Each entry should be transcribed exactly as written, and any picture left out.

┌────────

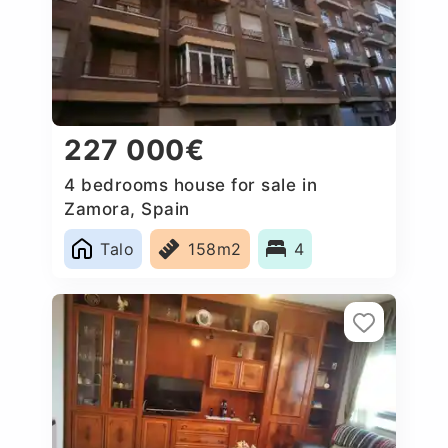
227 000€
4 bedrooms house for sale in
Zamora, Spain
Talo
158m2
4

└────────

*TASK ANSWER:*
227 000€
4 bedrooms house for sale in
Zamora, Spain
Talo
158m2
4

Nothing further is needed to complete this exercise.